Primary LanguagePython

uncertainty_qe

Experiments to address uncertainty in Quality Estimation

Requirements

  • Python 2.7
  • Numpy
  • Matplotlib
  • scikit-learn (for SVMs)
  • GPy (warped_gp_fixes branch in beckdaniel's fork)

Data

3 datasets:

  • WMT14 English-Spanish
  • EAMT11 English-Spanish
  • EAMT11 French-English

Features are the 17 baseline Quest features. Response variables are post-editing time per word (check Graham(2015), ACL).

Experiments sketch

For each dataset, we perform experiments using the following ML models:

  • SVM + Bagging
  • GP RBF Kernel Isotropic
  • GP RBF Kernel ARD
  • GP Matern32 Kernel ARD
  • Warped GP Matern32 Kernel ARD

Intrinsic evaluation is made using the following metrics:

  • NLPD (only available for GPs)
  • MAE
  • MSE
  • Pearson's correlation measure (check Graham(2015), ACL)

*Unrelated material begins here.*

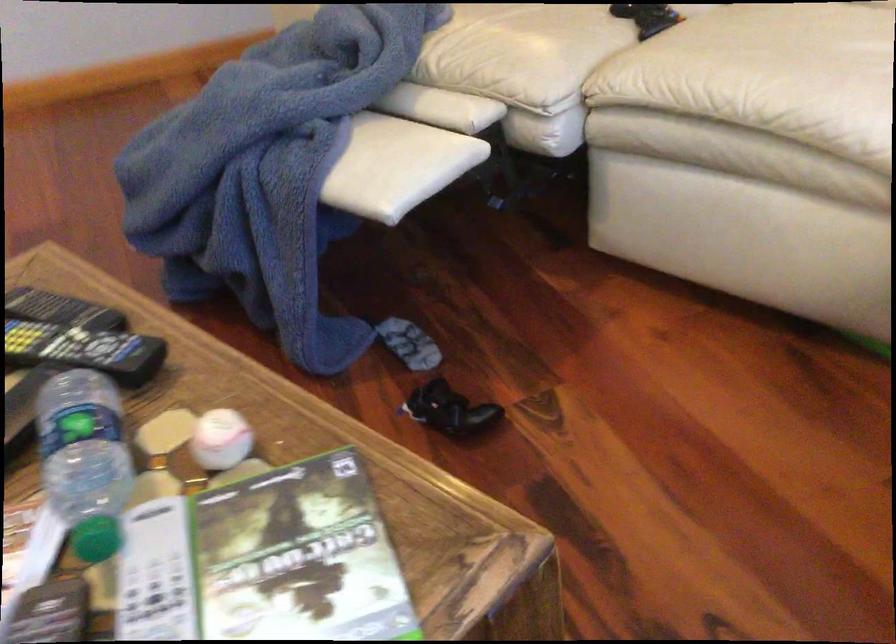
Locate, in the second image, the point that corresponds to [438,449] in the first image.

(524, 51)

Extrinsic evaluation is made using the following tasks:

  • Reject option setting
  • Active learning setting
  • ?

Everything is done via cross-validation (5 folds as default but this can be changed).

Reject options

Main idea: ignore predicitons with high uncertainty (variance). We plot curves measuring intrinsic metrics (Pearson's?) according to the top N% most confident predictions. Ideal curves should be monotonic.

Active learning

The setting is similar to Beck et al. (2013, ACL). Start with a small (default: 50) set, measure error (Pearson's?) on test set and use active learning to incrementally increase the size of the training set. Error should eventually reach a plateau with very few sentences. An oracle setting is also available.